- _Saved data entries_
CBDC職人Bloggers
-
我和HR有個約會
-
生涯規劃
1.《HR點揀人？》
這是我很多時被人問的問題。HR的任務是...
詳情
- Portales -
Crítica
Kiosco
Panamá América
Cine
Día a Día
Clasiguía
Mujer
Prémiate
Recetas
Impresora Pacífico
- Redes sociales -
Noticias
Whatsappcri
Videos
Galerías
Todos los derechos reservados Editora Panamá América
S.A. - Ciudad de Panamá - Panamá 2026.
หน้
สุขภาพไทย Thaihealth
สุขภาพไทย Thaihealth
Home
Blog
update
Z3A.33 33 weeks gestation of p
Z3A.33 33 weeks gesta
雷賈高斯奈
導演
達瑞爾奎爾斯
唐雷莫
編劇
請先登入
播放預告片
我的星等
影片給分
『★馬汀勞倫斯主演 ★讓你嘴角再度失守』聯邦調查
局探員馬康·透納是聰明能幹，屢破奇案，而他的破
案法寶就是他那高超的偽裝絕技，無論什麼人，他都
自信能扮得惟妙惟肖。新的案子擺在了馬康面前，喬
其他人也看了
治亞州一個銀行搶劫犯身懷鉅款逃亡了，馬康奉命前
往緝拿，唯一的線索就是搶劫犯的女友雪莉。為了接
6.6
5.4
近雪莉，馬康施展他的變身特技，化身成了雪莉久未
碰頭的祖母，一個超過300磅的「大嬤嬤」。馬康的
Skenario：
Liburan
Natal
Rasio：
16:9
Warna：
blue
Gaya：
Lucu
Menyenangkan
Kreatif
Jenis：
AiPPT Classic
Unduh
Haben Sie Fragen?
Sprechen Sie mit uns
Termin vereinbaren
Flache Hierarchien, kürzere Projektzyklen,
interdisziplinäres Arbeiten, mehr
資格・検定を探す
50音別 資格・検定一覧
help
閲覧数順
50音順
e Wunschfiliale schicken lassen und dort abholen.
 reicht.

- _What you will do_
Edit the entries above by changing "Recetas" to "Cocina" and keeping every other line and character the same.

- _Your solution_
CBDC職人Bloggers
-
我和HR有個約會
-
生涯規劃
1.《HR點揀人？》
這是我很多時被人問的問題。HR的任務是...
詳情
- Portales -
Crítica
Kiosco
Panamá América
Cine
Día a Día
Clasiguía
Mujer
Prémiate
Cocina
Impresora Pacífico
- Redes sociales -
Noticias
Whatsappcri
Videos
Galerías
Todos los derechos reservados Editora Panamá América
S.A. - Ciudad de Panamá - Panamá 2026.
หน้
สุขภาพไทย Thaihealth
สุขภาพไทย Thaihealth
Home
Blog
update
Z3A.33 33 weeks gestation of p
Z3A.33 33 weeks gesta
雷賈高斯奈
導演
達瑞爾奎爾斯
唐雷莫
編劇
請先登入
播放預告片
我的星等
影片給分
『★馬汀勞倫斯主演 ★讓你嘴角再度失守』聯邦調查
局探員馬康·透納是聰明能幹，屢破奇案，而他的破
案法寶就是他那高超的偽裝絕技，無論什麼人，他都
自信能扮得惟妙惟肖。新的案子擺在了馬康面前，喬
其他人也看了
治亞州一個銀行搶劫犯身懷鉅款逃亡了，馬康奉命前
往緝拿，唯一的線索就是搶劫犯的女友雪莉。為了接
6.6
5.4
近雪莉，馬康施展他的變身特技，化身成了雪莉久未
碰頭的祖母，一個超過300磅的「大嬤嬤」。馬康的
Skenario：
Liburan
Natal
Rasio：
16:9
Warna：
blue
Gaya：
Lucu
Menyenangkan
Kreatif
Jenis：
AiPPT Classic
Unduh
Haben Sie Fragen?
Sprechen Sie mit uns
Termin vereinbaren
Flache Hierarchien, kürzere Projektzyklen,
interdisziplinäres Arbeiten, mehr
資格・検定を探す
50音別 資格・検定一覧
help
閲覧数順
50音順
e Wunschfiliale schicken lassen und dort abholen.
 reicht.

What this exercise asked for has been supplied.